Is your company software out-of-date? If so, your business may be exposed to a significant risk of cyber-attack, not to mention a huge fine and reputational damage. Nothing lives for ever – and allowing software to go beyond its ‘end-of-life’ date should not happen if robust procedures are in place.

The Information Commissioner’s Office (ICO) recently imposed a £4.4m fine on construction and support services giant, Interserve Group, for major data protection breaches stemming partly from out-of-date software. The information compromised was personal information of company staff.

Interserve’s systems had failed to block or quarantine a phishing email sent to an employee at Interserve Construction Ltd, who sent it on to a colleague.
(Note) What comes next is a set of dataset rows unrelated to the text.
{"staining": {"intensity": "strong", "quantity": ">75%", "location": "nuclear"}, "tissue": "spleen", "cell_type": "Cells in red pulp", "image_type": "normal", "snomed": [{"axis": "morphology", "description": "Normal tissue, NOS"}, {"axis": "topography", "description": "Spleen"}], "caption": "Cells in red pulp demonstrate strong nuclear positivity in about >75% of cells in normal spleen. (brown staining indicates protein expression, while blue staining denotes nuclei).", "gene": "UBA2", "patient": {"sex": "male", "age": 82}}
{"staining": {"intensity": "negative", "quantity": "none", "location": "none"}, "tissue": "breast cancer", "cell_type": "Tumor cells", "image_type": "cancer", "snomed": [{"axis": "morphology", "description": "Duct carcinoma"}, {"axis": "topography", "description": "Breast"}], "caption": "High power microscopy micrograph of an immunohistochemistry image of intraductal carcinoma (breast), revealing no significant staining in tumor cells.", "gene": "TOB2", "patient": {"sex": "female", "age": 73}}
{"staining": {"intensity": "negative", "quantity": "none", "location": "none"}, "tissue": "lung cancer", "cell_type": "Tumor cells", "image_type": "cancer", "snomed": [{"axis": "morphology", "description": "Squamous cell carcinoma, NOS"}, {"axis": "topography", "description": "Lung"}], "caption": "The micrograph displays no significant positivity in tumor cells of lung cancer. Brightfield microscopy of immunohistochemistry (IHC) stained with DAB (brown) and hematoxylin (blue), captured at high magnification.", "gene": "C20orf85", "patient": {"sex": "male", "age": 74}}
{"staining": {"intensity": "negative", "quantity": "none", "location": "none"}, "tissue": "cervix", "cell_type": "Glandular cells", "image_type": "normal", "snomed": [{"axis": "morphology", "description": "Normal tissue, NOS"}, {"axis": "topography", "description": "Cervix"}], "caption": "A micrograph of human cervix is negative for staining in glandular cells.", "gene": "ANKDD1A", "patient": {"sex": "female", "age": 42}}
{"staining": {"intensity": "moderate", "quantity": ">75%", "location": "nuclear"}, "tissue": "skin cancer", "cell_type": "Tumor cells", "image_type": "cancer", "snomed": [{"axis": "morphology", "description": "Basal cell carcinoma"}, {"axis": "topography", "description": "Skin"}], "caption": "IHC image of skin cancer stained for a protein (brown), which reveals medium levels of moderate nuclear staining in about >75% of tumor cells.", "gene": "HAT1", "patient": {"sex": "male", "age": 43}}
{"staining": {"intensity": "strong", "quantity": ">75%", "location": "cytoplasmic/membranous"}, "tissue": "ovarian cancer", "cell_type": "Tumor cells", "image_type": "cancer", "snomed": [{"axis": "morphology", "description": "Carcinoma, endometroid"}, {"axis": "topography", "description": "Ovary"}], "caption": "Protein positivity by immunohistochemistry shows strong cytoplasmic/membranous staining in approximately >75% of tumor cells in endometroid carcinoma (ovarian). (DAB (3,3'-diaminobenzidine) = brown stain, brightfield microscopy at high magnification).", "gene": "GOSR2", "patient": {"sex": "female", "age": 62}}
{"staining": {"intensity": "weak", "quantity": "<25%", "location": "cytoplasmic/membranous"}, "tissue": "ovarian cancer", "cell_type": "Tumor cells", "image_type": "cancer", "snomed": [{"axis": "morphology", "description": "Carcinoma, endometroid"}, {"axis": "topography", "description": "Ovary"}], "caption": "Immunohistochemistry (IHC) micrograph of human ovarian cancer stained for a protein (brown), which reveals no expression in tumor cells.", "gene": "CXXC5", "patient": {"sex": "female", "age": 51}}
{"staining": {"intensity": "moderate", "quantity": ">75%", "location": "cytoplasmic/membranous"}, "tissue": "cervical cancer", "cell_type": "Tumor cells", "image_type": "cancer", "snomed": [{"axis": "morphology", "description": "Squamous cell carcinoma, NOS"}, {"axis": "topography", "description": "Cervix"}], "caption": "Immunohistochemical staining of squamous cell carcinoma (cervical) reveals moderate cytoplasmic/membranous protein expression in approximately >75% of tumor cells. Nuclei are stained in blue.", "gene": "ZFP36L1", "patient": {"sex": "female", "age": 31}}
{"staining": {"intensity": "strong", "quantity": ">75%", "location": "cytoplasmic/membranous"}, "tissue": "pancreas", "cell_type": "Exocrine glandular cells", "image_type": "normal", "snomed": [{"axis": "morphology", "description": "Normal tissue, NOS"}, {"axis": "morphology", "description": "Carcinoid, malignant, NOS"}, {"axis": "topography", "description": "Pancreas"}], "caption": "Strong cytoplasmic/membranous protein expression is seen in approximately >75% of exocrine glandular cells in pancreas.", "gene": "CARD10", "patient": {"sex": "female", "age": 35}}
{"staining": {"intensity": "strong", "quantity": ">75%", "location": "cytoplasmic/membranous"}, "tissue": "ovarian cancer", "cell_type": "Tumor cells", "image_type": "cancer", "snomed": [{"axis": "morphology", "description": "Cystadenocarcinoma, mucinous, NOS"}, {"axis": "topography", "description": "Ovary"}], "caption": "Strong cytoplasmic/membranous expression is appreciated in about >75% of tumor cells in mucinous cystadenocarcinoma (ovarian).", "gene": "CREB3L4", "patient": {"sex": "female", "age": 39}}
The colleague opened it and malware was installed on their workstation, giving the cyber attacker access to the company systems and information.

The malware itself was quarantined but the company’s information security team did not properly investigate when it received an alert; and Interserve took no further action at the time to verify that all malware had been removed. The attacker still had access to the employee's workstation, launched a series of attacks and uninstalled the company’s anti-virus solution – with the result that the personal data of around 113,000 current or former employees was encrypted and rendered unavailable (this included special category data).

End of life

A key issue the ICO identified related to Interserve’s unsupported operating systems which had gone beyond their end-of-life date and were therefore no longer subject to security updates fixing known vulnerabilities. The company ought to have known of the risks of running outdated systems and had not done formal risk assessments on using unsupported operating systems on its data processing servers.

Also, there was no appropriate endpoint protection (ie of laptops, mobile devices, desktops); no evidence of penetration testing in the two years before the data breach; and one of the two recipients of the phishing email had not even had data protection training.

What does this mean?

It’s easy to read about regulatory sanctions imposed on other companies and fail to notice the risks on your own doorstep. These incidents should always prompt businesses to carefully review their existing policies and procedures to ensure they are robust and fit for purpose - and take steps to minimise any risks identified.

Having token security measures in place is insufficient (Interserve did have some security measures in place but these were described as ‘negligent’ by the ICO). Businesses should have a GDPR-compliant information security programme.

The ICO describes this as a set of technical and organisational measures which ensure a level of security appropriate to the known risks, “taking into account the state of the art, costs of implementation and the nature, scope, context and purpose of the processing it performs”.

For Interserve, the failure to implement such measures exposed employees’ personal data to serious risks. Businesses – take note and act!